I assembled all of my ingredients and got to work.
I wrung out each of the three thawed packages of Shepherd’s purse and chopped them as finely as I could. Then, I spent 7-ish minutes combining the greens with the pork and vinegar, wine, soy sauce and spices. Look at all that green:
I used water to wet the edges of my first dumpling skin, I plopped a generous dollop of filling onto it, and I realized I didn’t remember how to fan fold them. (Side note: I once worked as a “dumpling girl” at a restaurant folding several different kinds, each with their own unique fold. Over two extremely long weekends, I mastered all of the folds and made thousands of dumplings.) I watched some YouTube videos to jog my memory before deciding to stick with the simplest fold.
I boiled two of them to try out the filling. They passed the test, so I enlisted the help of my boyfriend and together we made about 90 before needing a break. A break meant it was time to eat! We pan-fried and then steamed them before enjoying the fruits of our labor.
They were very vegetable-y but still quite good. If I made them again, I’d probably reduce the amount of greens or increase the amount of pork until I got the ratio I prefer. Since we’ll be eating these ones for quite a while, I’m not sure when that will be!
- 3 lbs green leafy vegetable (like shepherd’s purse, baby bok choy, napa cabbage, or Chinese chives)
- 1½ pounds ground pork (or ground chicken or beef, as long as they aren’t too lean)
- ⅔ cup shaoxing wine
- ½ cup oil
- 3 tablespoons sesame oil
- 1 tablespoon salt
- 3 tablespoons soy sauce
- ¼ teaspoon white pepper
- ⅔ cup water, plus more for assembly
- 3-4 packages dumpling wrappers
- Wash your vegetables thoroughly and blanch them in a pot of boiling water. Transfer them to an ice bath to cool. [If using frozen shepherd's purse, make sure it is fully thawed before continuing.] Ring out all the water from the vegetables and chop very finely.
- In a large bowl, stir together the vegetable, meat, wine, oil, sesame oil, salt, soy sauce, white pepper, and ⅔ cup water. Mix for 6-8 minutes, until very well-combined.
- To wrap the dumplings, dampen the edges of each circle with some water. Put a little less than a tablespoon of filling in the middle. Fold the circle in half and pinch the wrapper together at the top. Then make two folds on each side, until the dumpling looks like a fan. Make sure it’s completely sealed. Repeat until all the filling is gone, placing the dumplings on a baking sheet lined with parchment. Make sure the dumplings aren’t sticking together.
- If you’d like to freeze them, wrap the baking sheets tightly with plastic wrap and put the pans in the freezer. Allow them to freeze overnight. You can then take the sheets out of the freezer, transfer the dumplings to Ziploc bags, and throw them back in the freezer for use later.

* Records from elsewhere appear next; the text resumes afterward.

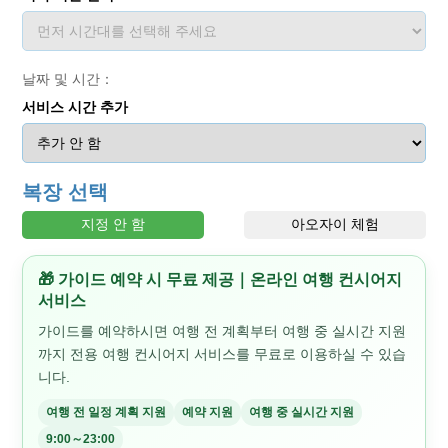
날짜 및 시간：
서비스 시간 추가
복장 선택
지정 안 함
아오자이 체험
🎁 가이드 예약 시 무료 제공｜온라인 여행 컨시어지
서비스
가이드를 예약하시면 여행 전 계획부터 여행 중 실시간 지원
까지 전용 여행 컨시어지 서비스를 무료로 이용하실 수 있습
니다.
여행 전 일정 계획 지원
예약 지원
여행 중 실시간 지원
9:00～23:00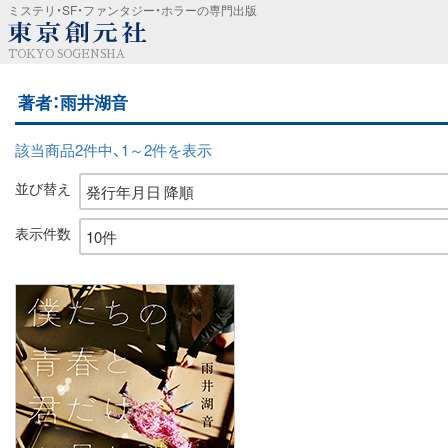
ミステリ・SF・ファンタジー・ホラーの専門出版
TOKYO SOGENSHA
著者：雨井湖音
該当商品2件中、1～2件を表示
並び替え
表示件数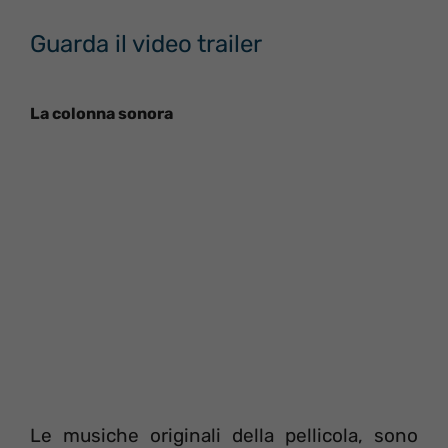
Guarda il video trailer
La colonna sonora
Le musiche originali della pellicola, sono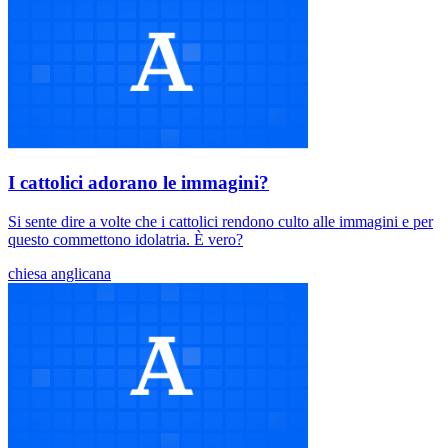
I cattolici adorano le immagini?
Si sente dire a volte che i cattolici rendono culto alle immagini e per
questo commettono idolatria. È vero?
chiesa anglicana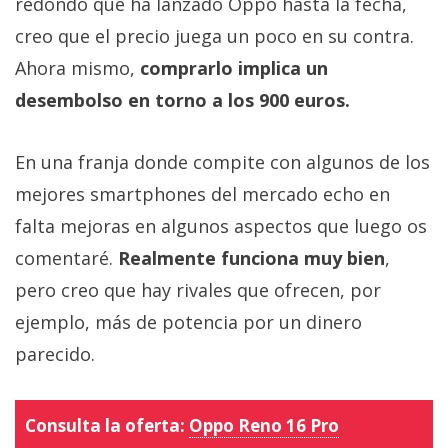
redondo que ha lanzado Oppo hasta la fecha,
creo que el precio juega un poco en su contra.
Ahora mismo,
comprarlo implica un
desembolso en torno a los 900 euros.
En una franja donde compite con algunos de los
mejores smartphones del mercado echo en
falta mejoras en algunos aspectos que luego os
comentaré.
Realmente funciona muy bien
,
pero creo que hay rivales que ofrecen, por
ejemplo, más de potencia por un dinero
parecido.
Consulta la oferta:
Oppo Reno 16 Pro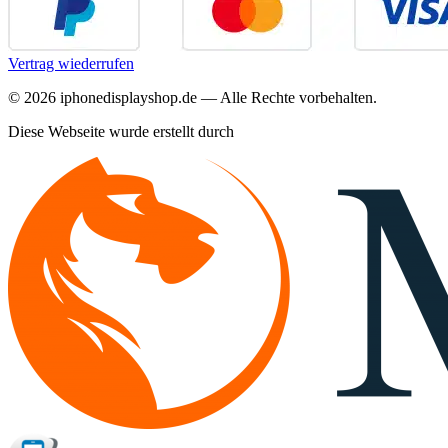
Vertrag wiederrufen
©
2026
iphonedisplayshop.de — Alle Rechte vorbehalten.
Diese Webseite wurde erstellt durch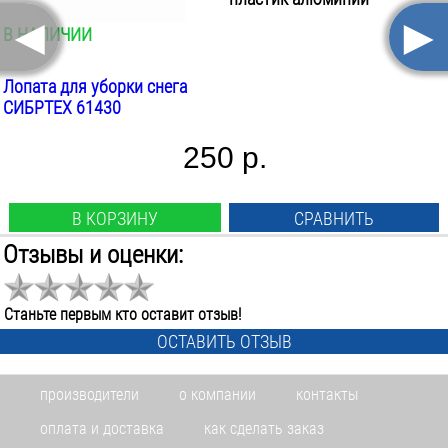
◄
►
В НАЛИЧИИ
Лопата для уборки снега
СИБРТЕХ 61430
250 р.
В КОРЗИНУ
СРАВНИТЬ
Отзывы и оценки:
Длина лезвия:
400
мм
Ширина лезвия:
Станьте первым кто оставит отзыв!
360
мм
ОСТАВИТЬ ОТЗЫВ
Общая длина:
1500
мм
производители
о компании
контакты
Вес:
1.4
кг
оплата и доставка
как сделать заказ
Материал лезвия: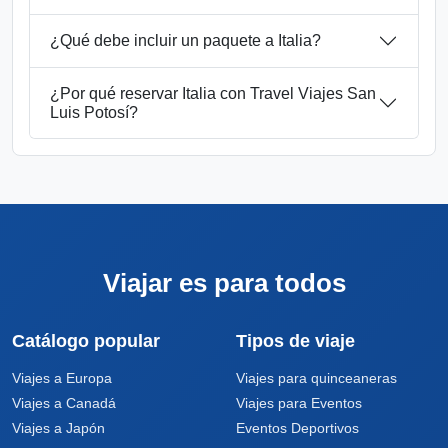
¿Qué debe incluir un paquete a Italia?
¿Por qué reservar Italia con Travel Viajes San
Luis Potosí?
Viajar es para todos
Catálogo popular
Tipos de viaje
Viajes a Europa
Viajes para quinceaneras
Viajes a Canadá
Viajes para Eventos
Viajes a Japón
Eventos Deportivos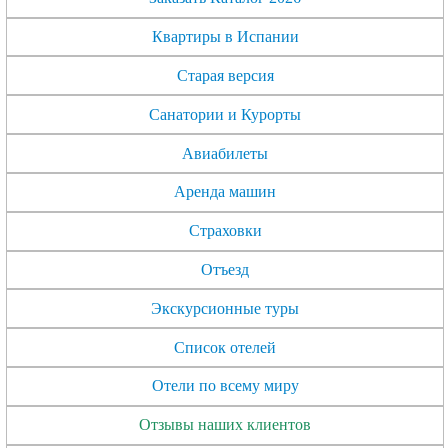
Квартиры в Испании
Старая версия
Санатории и Курорты
Авиабилеты
Аренда машин
Страховки
Отъезд
Экскурсионные туры
Список отелей
Отели по всему миру
Отзывы наших клиентов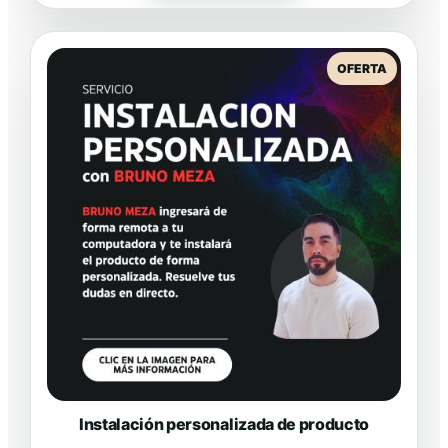
$250.00.
$89.95.
PRODUCT
OFERTA
EN
OFERTA
Instalación personalizada de producto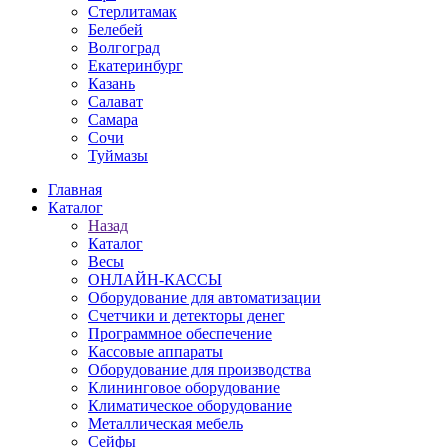
Стерлитамак
Белебей
Волгоград
Екатеринбург
Казань
Салават
Самара
Сочи
Туймазы
Главная
Каталог
Назад
Каталог
Весы
ОНЛАЙН-КАССЫ
Оборудование для автоматизации
Счетчики и детекторы денег
Программное обеспечение
Кассовые аппараты
Оборудование для производства
Клининговое оборудование
Климатическое оборудование
Металлическая мебель
Сейфы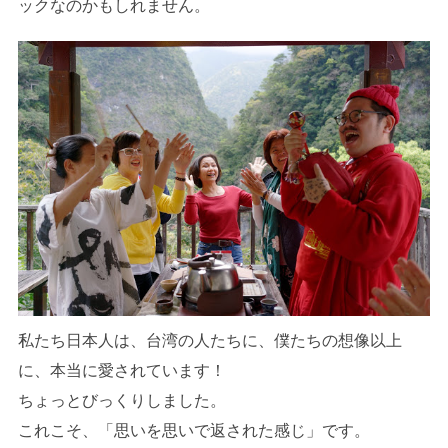
ックなのかもしれません。
私たち日本人は、台湾の人たちに、僕たちの想像以上
に、本当に愛されています！
ちょっとびっくりしました。
これこそ、「思いを思いで返された感じ」です。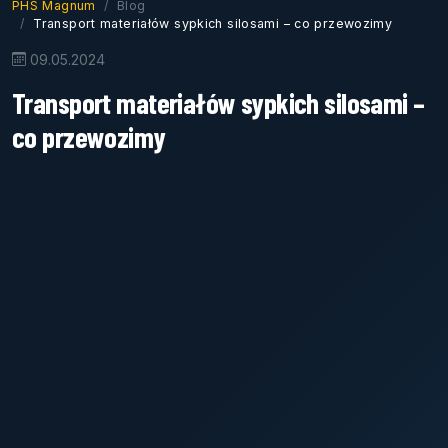
PHS Magnum
Blog
Transport materiałów sypkich silosami – co przewozimy
09.05.2024
Transport materiałów sypkich silosami –
co przewozimy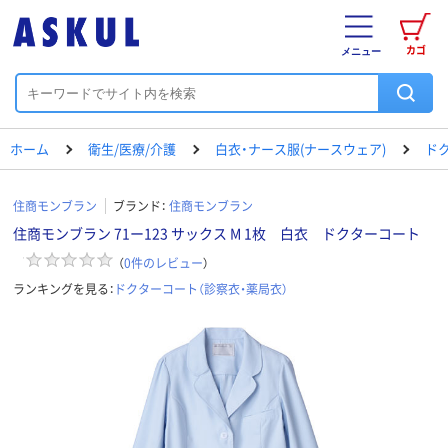
カゴ
メニュー
ホーム
衛生/医療/介護
白衣・ナース服(ナースウェア)
ド
住商モンブラン
ブランド：
住商モンブラン
住商モンブラン 71ー123 サックス M 1枚 白衣 ドクターコート
（
0
件のレビュー
）
ランキングを見る：
ドクターコート（診察衣・薬局衣）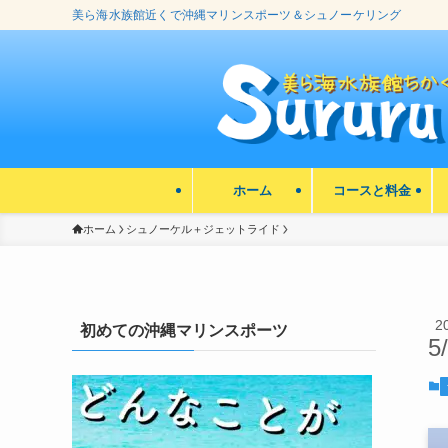
美ら海水族館近くで沖縄マリンスポーツ＆シュノーケリング
ホーム
コースと料金
ホーム
シュノーケル＋ジェットライド
2
初めての沖縄マリンスポーツ
5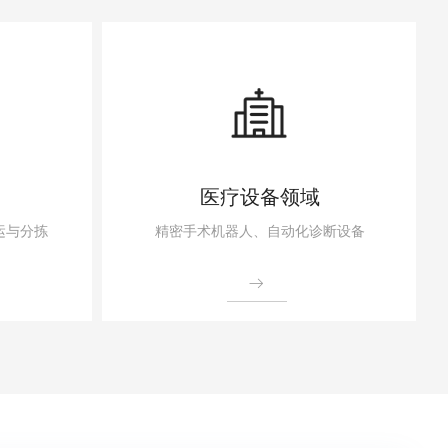
医疗设备领域
运与分拣
精密手术机器人、自动化诊断设备
ꁹ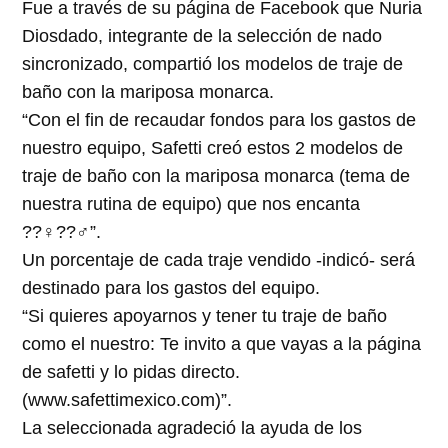
Fue a través de su página de Facebook que Nuria
Diosdado, integrante de la selección de nado
sincronizado, compartió los modelos de traje de
baño con la mariposa monarca.
“Con el fin de recaudar fondos para los gastos de
nuestro equipo, Safetti creó estos 2 modelos de
traje de baño con la mariposa monarca (tema de
nuestra rutina de equipo) que nos encanta
??‍♀️??‍♂️”.
Un porcentaje de cada traje vendido -indicó- será
destinado para los gastos del equipo.
“Si quieres apoyarnos y tener tu traje de baño
como el nuestro: Te invito a que vayas a la página
de safetti y lo pidas directo.
(www.safettimexico.com)”.
La seleccionada agradeció la ayuda de los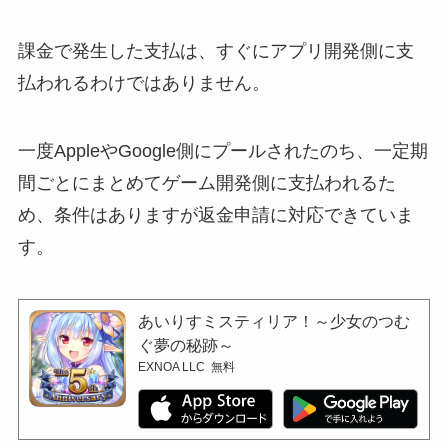
課金で発生した支払は、すぐにアプリ開発側に支
払われるわけではありません。
一度AppleやGoogle側にプールされたのち、一定期
間ごとにまとめてゲーム開発側に支払われるた
め、条件はありますが返金申請に対応できていま
す。
あいりすミスティリア！～少女のつむ
ぐ夢の秘跡～
EXNOA LLC
無料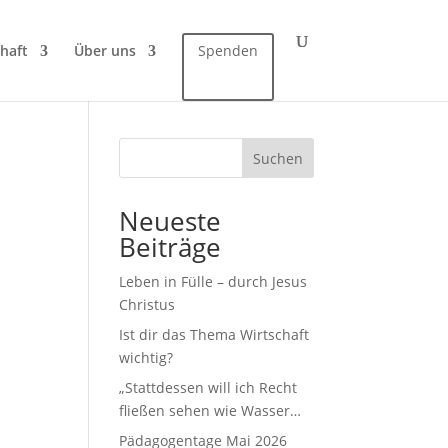
haft
Über uns
Spenden
Suchen
Neueste
Beiträge
Leben in Fülle – durch Jesus
Christus
Ist dir das Thema Wirtschaft
wichtig?
„Stattdessen will ich Recht
fließen sehen wie Wasser…
Pädagogentage Mai 2026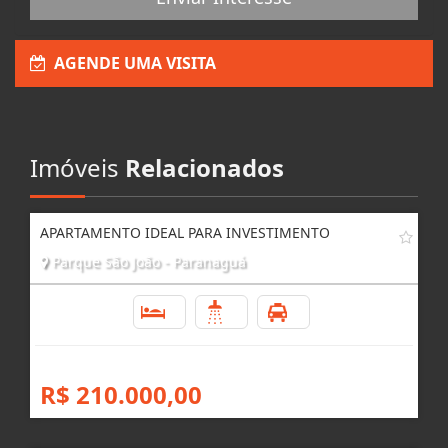
Enviar Interesse
AGENDE UMA VISITA
Imóveis
Relacionados
APARTAMENTO IDEAL PARA INVESTIMENTO
Parque São João - Paranaguá
1
1
1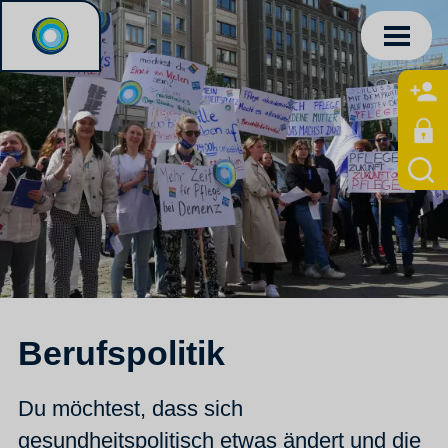
Berufspolitik
Du möchtest, dass sich
gesundheitspolitisch etwas ändert und die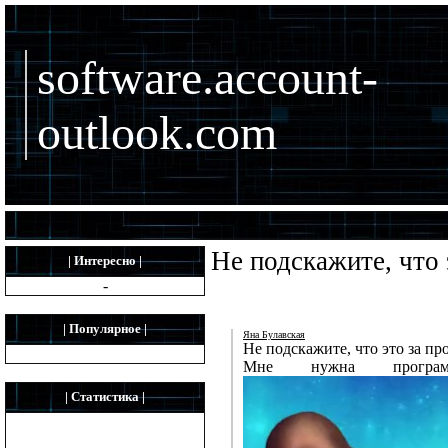
software.account-
outlook.com
Не подскажите, что 
| Интересно |
-
| Популярное |
Яна Булавская
Не подскажите, что это за пр
Мне нужна програ
| Статистика |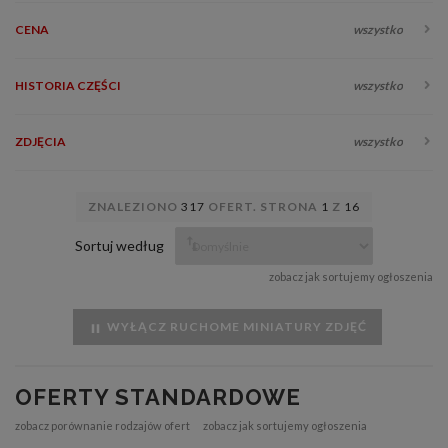
CENA
wszystko
HISTORIA CZĘŚCI
wszystko
ZDJĘCIA
wszystko
ZNALEZIONO
317
OFERT. STRONA
1
Z
16
Sortuj według
zobacz jak sortujemy ogłoszenia
WYŁĄCZ RUCHOME MINIATURY ZDJĘĆ
OFERTY STANDARDOWE
zobacz porównanie rodzajów ofert
zobacz jak sortujemy ogłoszenia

- To cook the dumplings, boil them or pan-fry them. To boil, simple bring a large pot of water to a boil, drop the dumplings in, and cook until they float to the top and the skins are cooked through, but still slightly al dente.
- To pan-fry, heat 2 tablespoons oil in a non-stick pan over medium high heat. Place the dumplings in the pan and allow to fry for 2 minutes. Pour a thin layer of water into the pan, cover, and reduce heat to medium-low. Allow dumplings to steam until the water has evaporated. Remove the cover, increase heat to medium-high and allow to fry for a few more minutes, until the bottoms of the dumplings are golden brown and crisp.
Serve with soy sauce, Chinese black vinegar, chili sauce, or other dipping sauce of your choice!
Find the dumpling skins fresh at the Asian grocery store. Look for the white, round ones. If they start to dry out, wrap them in a damp paper towel and put them in a sealed plastic bag for a couple hours to soften back up.
Freeze any unused dumpling wrappers in an airtight sealed plastic bag for later.